NURAY MERT
Meğer bütün dertleri, dayatma sırasının kendilerine gelmesiymiş. Din ve vicdan özgürlüğünden anladıkları din dayatmasıymış (daha doğrusu ‘din’den kendileri ne anlıyorsa onu).
Ceberrut bir laiklik anlayışından çok çektik. Bu ülkenin normalleşmesinin yolunun laiklik adına her türlü dayatmaya son verilmesinden geçtiğini söyledik.

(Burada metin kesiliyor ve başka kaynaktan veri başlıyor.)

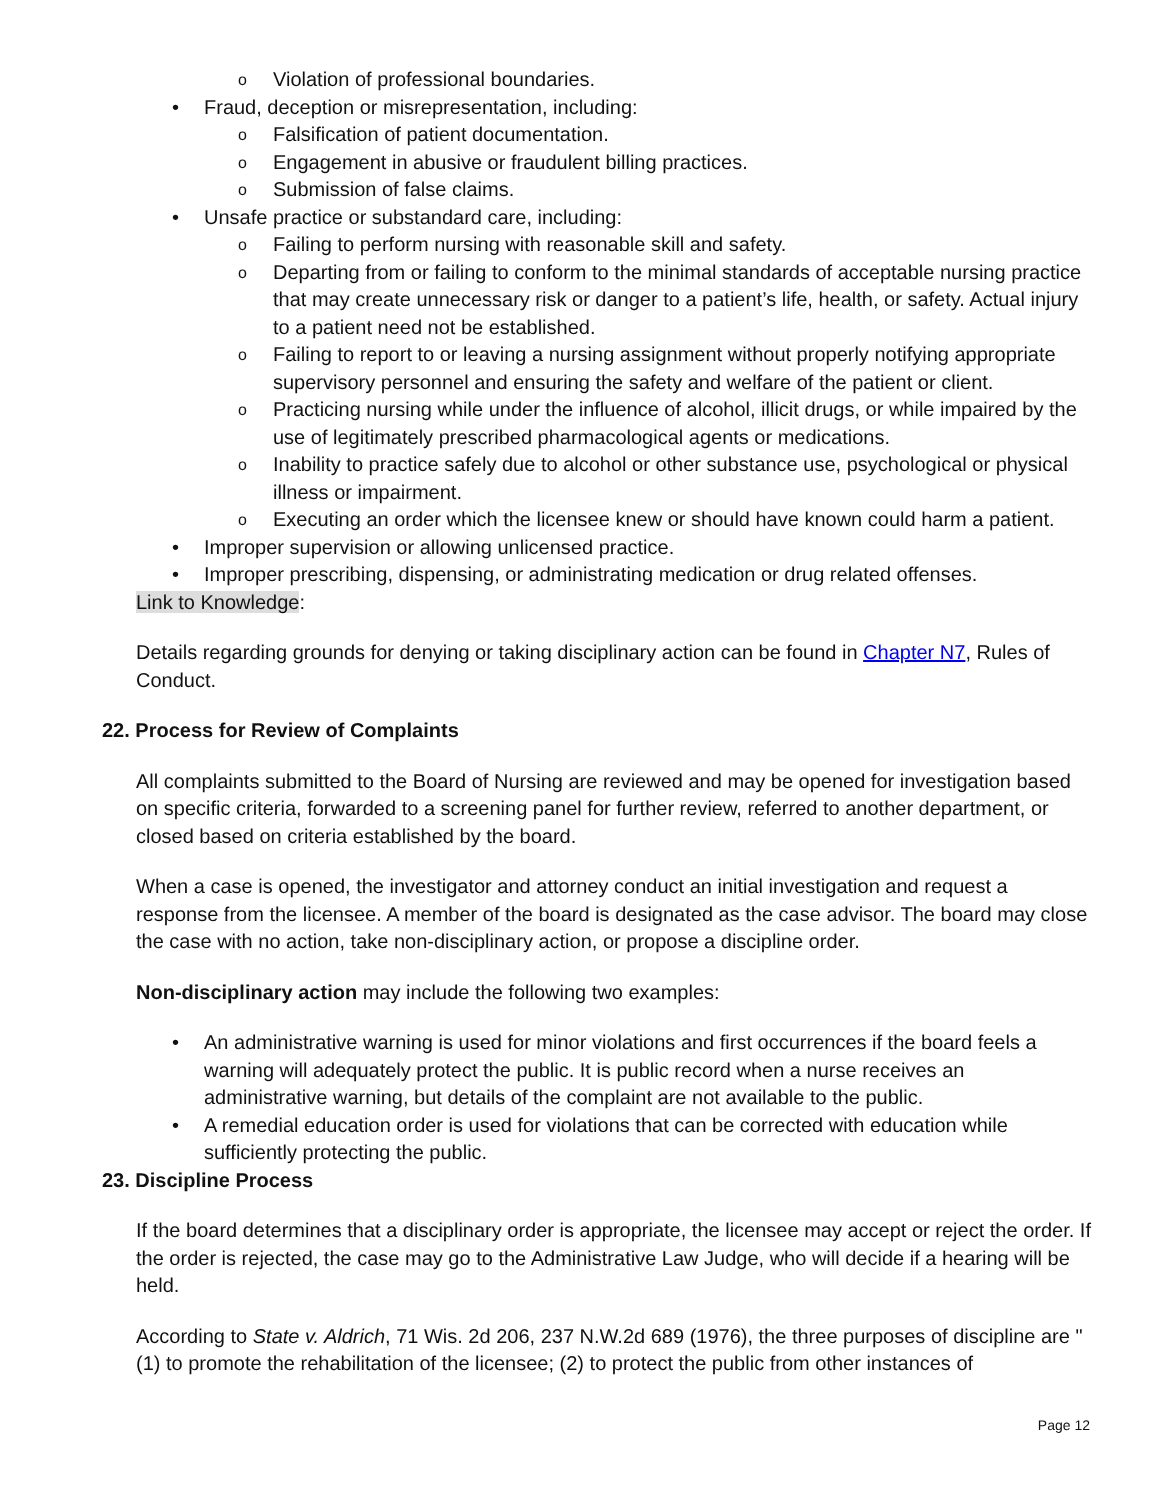o Violation of professional boundaries.
• Fraud, deception or misrepresentation, including:
o Falsification of patient documentation.
o Engagement in abusive or fraudulent billing practices.
o Submission of false claims.
• Unsafe practice or substandard care, including:
o Failing to perform nursing with reasonable skill and safety.
o Departing from or failing to conform to the minimal standards of acceptable nursing practice that may create unnecessary risk or danger to a patient’s life, health, or safety. Actual injury to a patient need not be established.
o Failing to report to or leaving a nursing assignment without properly notifying appropriate supervisory personnel and ensuring the safety and welfare of the patient or client.
o Practicing nursing while under the influence of alcohol, illicit drugs, or while impaired by the use of legitimately prescribed pharmacological agents or medications.
o Inability to practice safely due to alcohol or other substance use, psychological or physical illness or impairment.
o Executing an order which the licensee knew or should have known could harm a patient.
• Improper supervision or allowing unlicensed practice.
• Improper prescribing, dispensing, or administrating medication or drug related offenses.
Link to Knowledge:
Details regarding grounds for denying or taking disciplinary action can be found in Chapter N7, Rules of Conduct.
22. Process for Review of Complaints
All complaints submitted to the Board of Nursing are reviewed and may be opened for investigation based on specific criteria, forwarded to a screening panel for further review, referred to another department, or closed based on criteria established by the board.
When a case is opened, the investigator and attorney conduct an initial investigation and request a response from the licensee. A member of the board is designated as the case advisor. The board may close the case with no action, take non-disciplinary action, or propose a discipline order.
Non-disciplinary action may include the following two examples:
• An administrative warning is used for minor violations and first occurrences if the board feels a warning will adequately protect the public. It is public record when a nurse receives an administrative warning, but details of the complaint are not available to the public.
• A remedial education order is used for violations that can be corrected with education while sufficiently protecting the public.
23. Discipline Process
If the board determines that a disciplinary order is appropriate, the licensee may accept or reject the order. If the order is rejected, the case may go to the Administrative Law Judge, who will decide if a hearing will be held.
According to State v. Aldrich, 71 Wis. 2d 206, 237 N.W.2d 689 (1976), the three purposes of discipline are "(1) to promote the rehabilitation of the licensee; (2) to protect the public from other instances of
Page 12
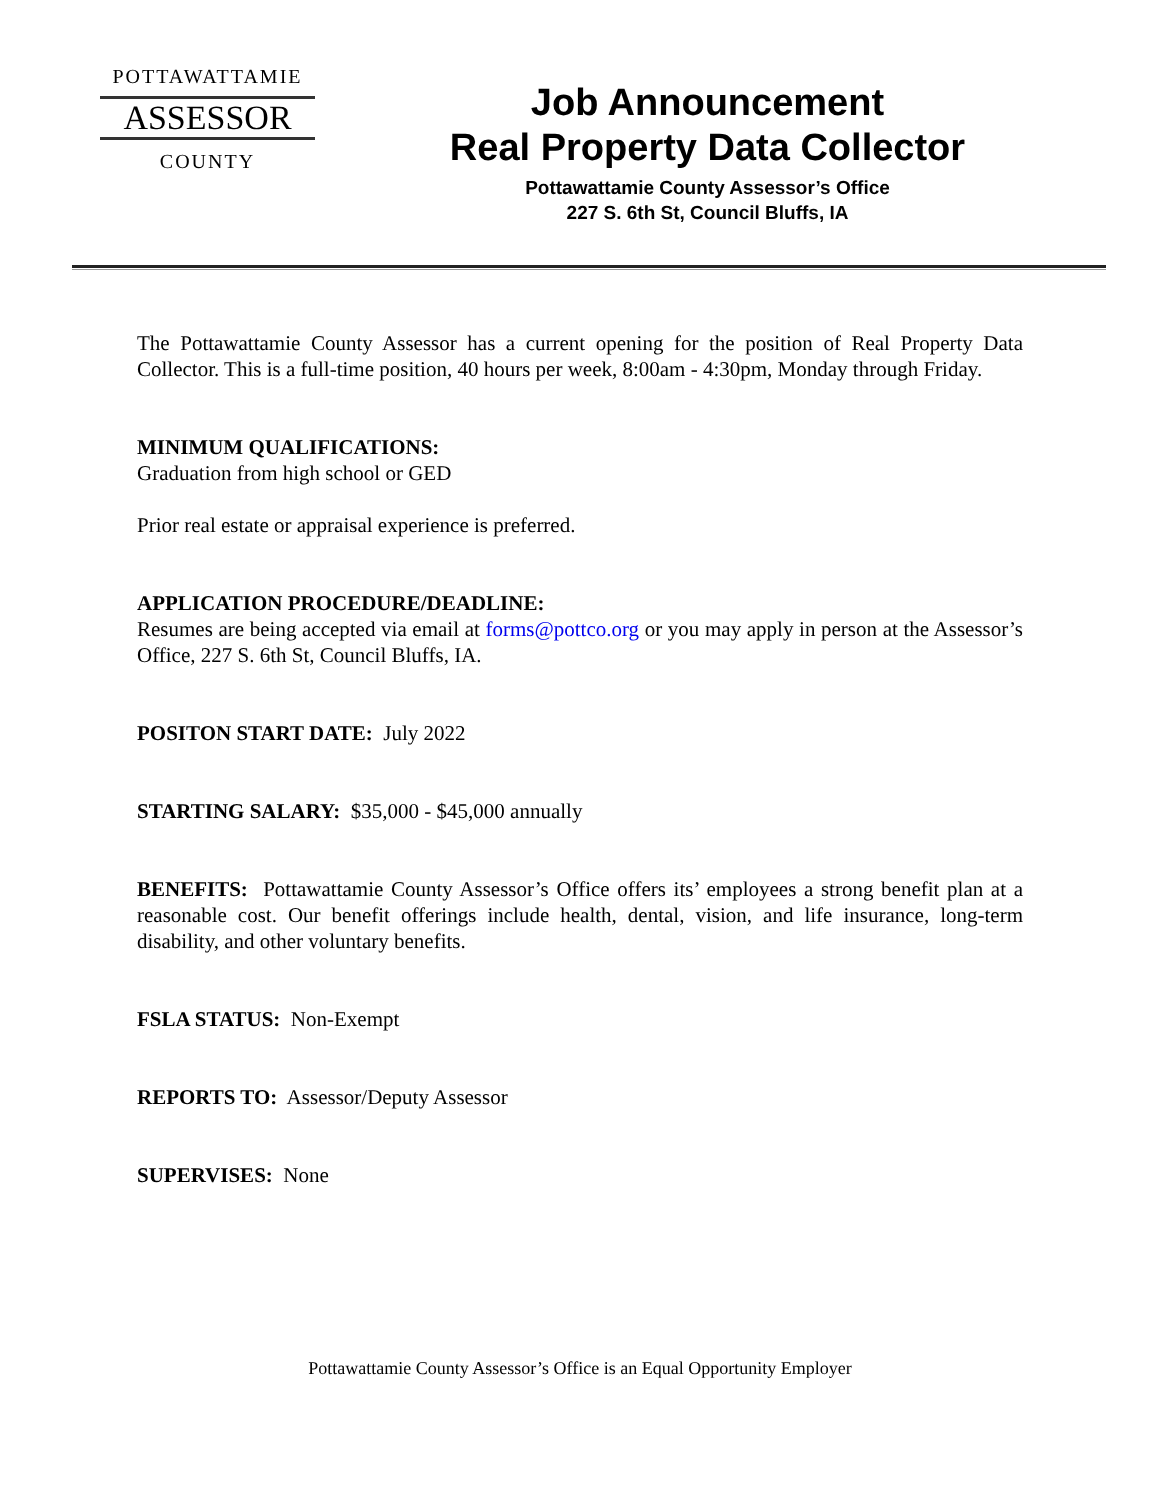POTTAWATTAMIE
ASSESSOR
COUNTY
Job Announcement
Real Property Data Collector
Pottawattamie County Assessor’s Office
227 S. 6th St, Council Bluffs, IA
The Pottawattamie County Assessor has a current opening for the position of Real Property Data Collector. This is a full-time position, 40 hours per week, 8:00am - 4:30pm, Monday through Friday.
MINIMUM QUALIFICATIONS:
Graduation from high school or GED
Prior real estate or appraisal experience is preferred.
APPLICATION PROCEDURE/DEADLINE:
Resumes are being accepted via email at forms@pottco.org or you may apply in person at the Assessor’s Office, 227 S. 6th St, Council Bluffs, IA.
POSITON START DATE: July 2022
STARTING SALARY: $35,000 - $45,000 annually
BENEFITS: Pottawattamie County Assessor’s Office offers its’ employees a strong benefit plan at a reasonable cost. Our benefit offerings include health, dental, vision, and life insurance, long-term disability, and other voluntary benefits.
FSLA STATUS: Non-Exempt
REPORTS TO: Assessor/Deputy Assessor
SUPERVISES: None
Pottawattamie County Assessor’s Office is an Equal Opportunity Employer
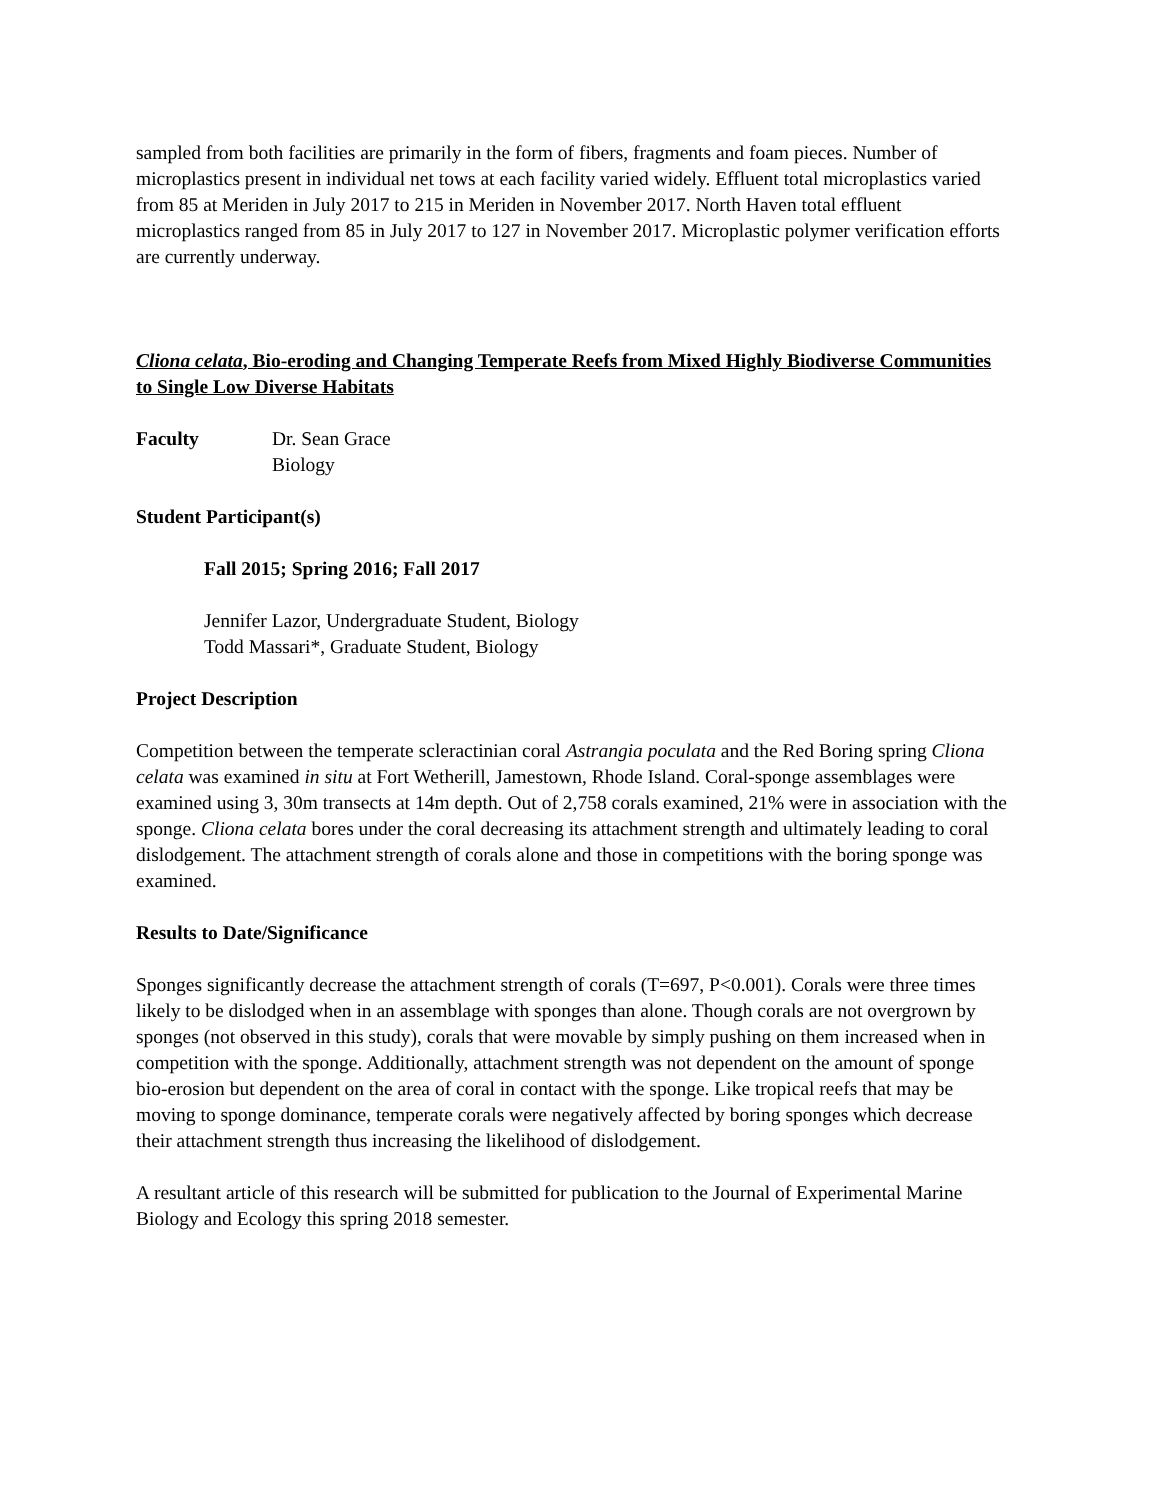sampled from both facilities are primarily in the form of fibers, fragments and foam pieces. Number of microplastics present in individual net tows at each facility varied widely. Effluent total microplastics varied from 85 at Meriden in July 2017 to 215 in Meriden in November 2017. North Haven total effluent microplastics ranged from 85 in July 2017 to 127 in November 2017. Microplastic polymer verification efforts are currently underway.
Cliona celata, Bio-eroding and Changing Temperate Reefs from Mixed Highly Biodiverse Communities to Single Low Diverse Habitats
Faculty Dr. Sean Grace
Biology
Student Participant(s)
Fall 2015; Spring 2016; Fall 2017
Jennifer Lazor, Undergraduate Student, Biology
Todd Massari*, Graduate Student, Biology
Project Description
Competition between the temperate scleractinian coral Astrangia poculata and the Red Boring spring Cliona celata was examined in situ at Fort Wetherill, Jamestown, Rhode Island. Coral-sponge assemblages were examined using 3, 30m transects at 14m depth. Out of 2,758 corals examined, 21% were in association with the sponge. Cliona celata bores under the coral decreasing its attachment strength and ultimately leading to coral dislodgement. The attachment strength of corals alone and those in competitions with the boring sponge was examined.
Results to Date/Significance
Sponges significantly decrease the attachment strength of corals (T=697, P<0.001). Corals were three times likely to be dislodged when in an assemblage with sponges than alone. Though corals are not overgrown by sponges (not observed in this study), corals that were movable by simply pushing on them increased when in competition with the sponge. Additionally, attachment strength was not dependent on the amount of sponge bio-erosion but dependent on the area of coral in contact with the sponge. Like tropical reefs that may be moving to sponge dominance, temperate corals were negatively affected by boring sponges which decrease their attachment strength thus increasing the likelihood of dislodgement.
A resultant article of this research will be submitted for publication to the Journal of Experimental Marine Biology and Ecology this spring 2018 semester.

Yıllarca sadece başörtülü olduğu için üniversiteye sokulmayan öğrencilerin utancını yaşadık. Kamu görevlerinde başörtüsü takma özgürlüğü, Meclis’e başörtüsüyle girme özgürlüğüyle ise daha yeni tanıştık.
Gelgelelim benim gibi düşünenler için, özgürlük adına duyulan sevinç kursakta kaldı. Kendini ‘dindarların iktidarı’ diye tanımlayan mevcut iktidarın giderek otoriterleşmesi, bu otoriterleşmeyi din-devlet-millet kucaklaşması olarak takdim etmesi, bizi işin özgürlükler meselesi olmadığı acı gerçeğiyle bizi çoktan tanıştırmıştı. İş döndü dolaştı, ‘Şimdi dayatma sırası bizde’ noktasına vardı.
Laiklik bu yüzden önemli
Zorunlu din dersi, dayatma mantığının en çarpıcı örneklerinden biri. Daha acıklısı, bu tür dayatmalara karşı en çok sesin Alevilerden çıkıyor olması. Çünkü bu bir mezhep meselesi değil ve olmamalı.
En çok ses çıkaranlar dindar kesimin içinden olsaydı, bu ülke için büyük umut olurdu, olmadı. Evet, ‘istemeyenin din dersi almasına karşı çıkmak’ta başı çekenler laikler ve Aleviler değil, yakın geçmişte din ve vicdan özgürlüğü adına mücadele edenler olmalıydı. Öyle olduğu için, mesele ‘inanan-inanmayan’ ve/veya ‘Alevi-Sünni’ meselesine dönüyor.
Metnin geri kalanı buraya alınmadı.